LITERAL TRANSLATION:
Now that the pledge of eternal redemption has been consumed,
we beg, almighty God,
that by however so much more the day of the saving festivity is approaching,
by that same degree we may more devoutly make progress
toward celebrating worthily the mystery of the nativity of your Son.

Yes, I know this is awkward. But I am not trying to produce smooth translations for use in church here (though we could, and have for a long time, done worse, methinks). We could be tempted to smooth that quanto magis…tanto devotius into “the nearer the saving feast day approaches, the more devoutly we may make progress….” I want to resist the temptation to do that for the reason that there is a proportional relationship indicated in the Latin which gets lost in that simpler but smoother phrase. Think about this. We are asking to make progress in an increasing degree each day as Christmas draws closer. If today we are making progress by a factor of 1, then tomorrow, which is closer to Christmas, we want to make progress by an additional fact of 2 on top of the 1, then an additional factor of 3 over the 1+2, and then 4 above the 1+2+3 and so on. Think of this acceleration in terms of compounded interest. Built into the language of the prayer is a powerful concept of acceleration.

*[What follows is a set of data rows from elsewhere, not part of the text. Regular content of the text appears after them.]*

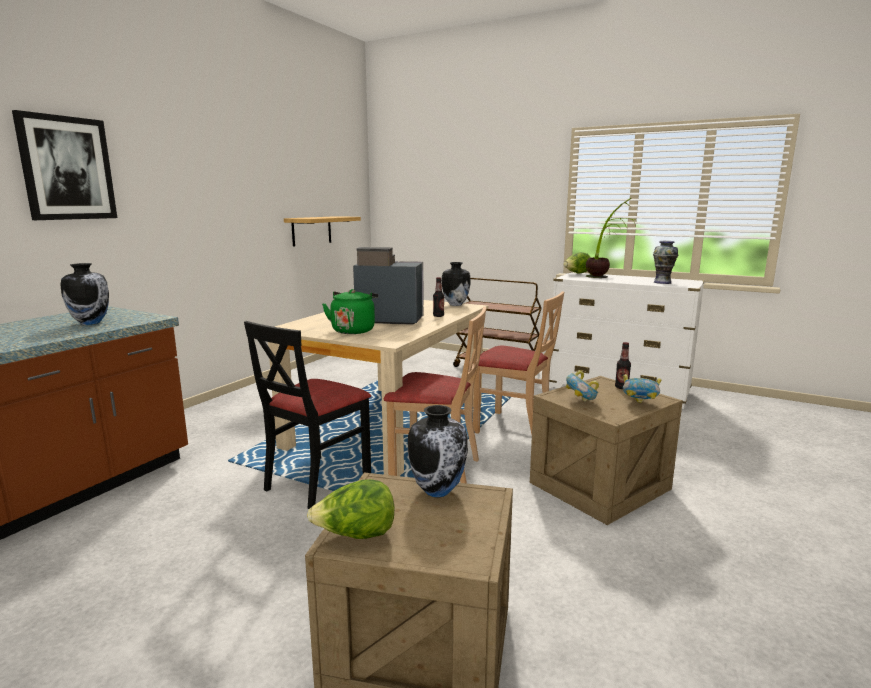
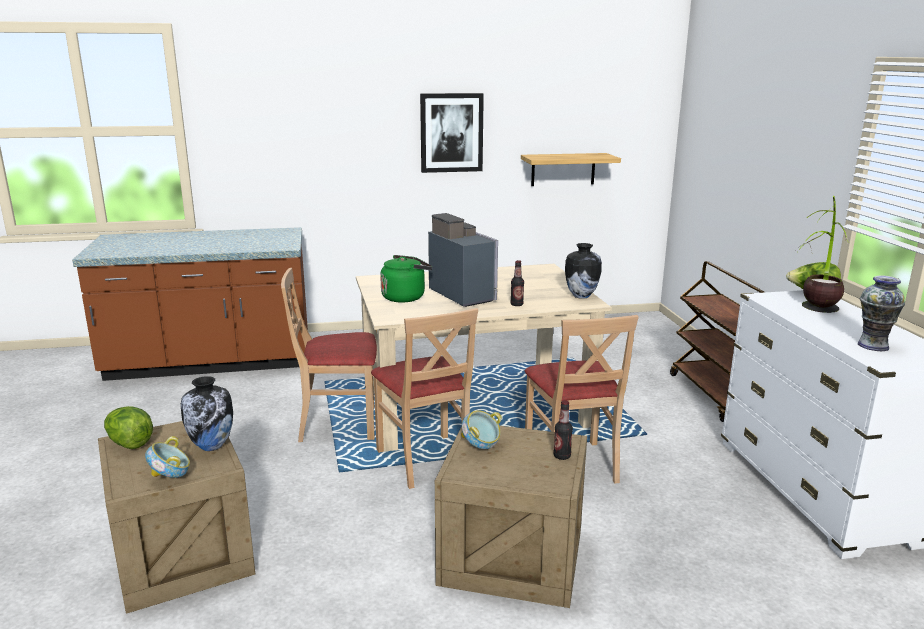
camera: 50 degrees right, 5 degrees up
(67, 168) = (291, 112): picture -> picture (451, 133)
(91, 323) = (250, 242): vase -> none
(316, 482) = (338, 425): black chair -> beige chair
(640, 404) = (522, 478): bowl -> bowl (171, 478)

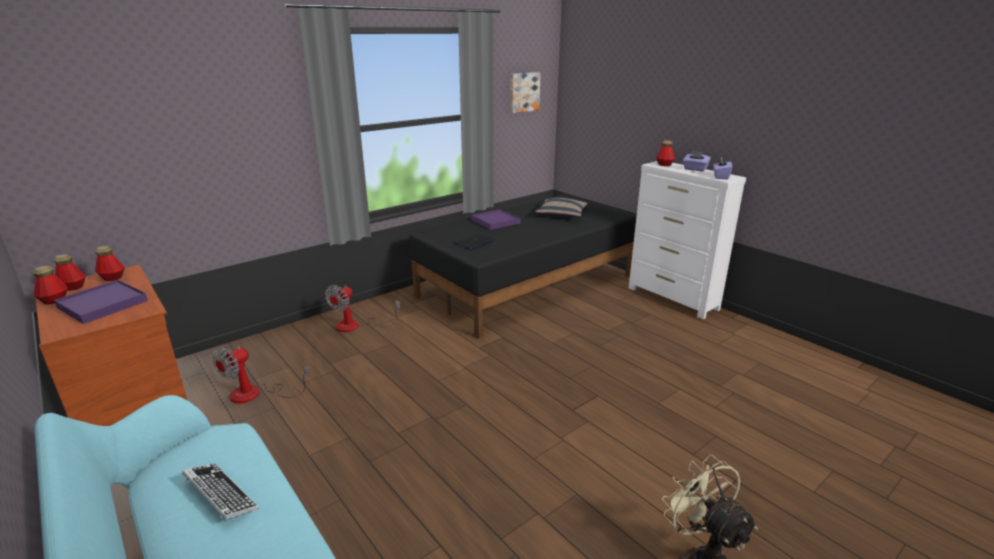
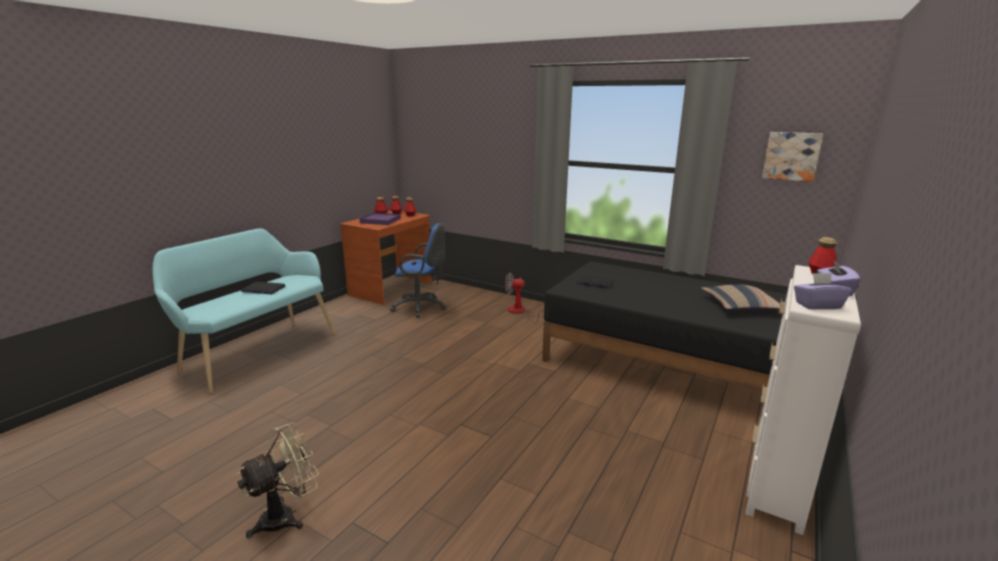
camera: 70 degrees right, 5 degrees down
(220, 495) = (263, 289): keyboard -> laptop
(256, 394) = (421, 307): fan -> blue office chair
(495, 221) = (662, 282): purple tray -> none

You will recall that in the other prayers of Advent Masses we had language and imagery of rushing and eager hurrying toward the Lord who Himself is coming. In our prayer today we spy a pair of verbs that show this acceleration in both directions accedo (“approach”) and proficio (“make progress towards”). Imagine two trains heading toward each other. They are each moving at 30 km/hour and are closing the gap between them at a relative speed of 60 km/hr. In our Post communionem we are rushing faster and faster toward each other: the vast mass of the People of God, the whole Church, yearning and eager for the Lord, and the Lord Himself, eager and yearning for His People. Unlike the aforementioned trains, whose speed does not vary, we want to go faster and faster with every passing moment. We want to make ever and ever more progress in the right direction, toward being devout (in the sense of devotio – the virtue whereby we live our vocations with single-hearted focus). We are begging God the Father to make us able to celebrate the anniversary of the birth of Christ ever more “worthily”, which means increasing in grace as we deepen our commitment to live as we ought.

For the sake of our salvation, made possible by the First Coming, we have a vested interest in growing each and every day in grace. We might even say we have a “compounded” interest. And Advent is about more than just the First Coming. It is also about the Second Coming of Christ as Judge. It is no less about how He comes in other ways, including in the person of your neighbor, in the Words of Scripture, and especially in every Holy Communion at Mass. This prayer is said directly after the Lord has come in Communion.

The First Coming, Christmas, and the Second Coming, are both fast approaching. There is a Latin adage of unknown provenance which means that things go faster the closer they get to the end: in finem citius. Are you ready?

ICEL (1973 translation of the 1970MR):
Lord,
in this sacrament
we receive the promise of salvation;
as Christmas draws near
make us grow in faith and love
to celebrate the coming of Christ our Savior.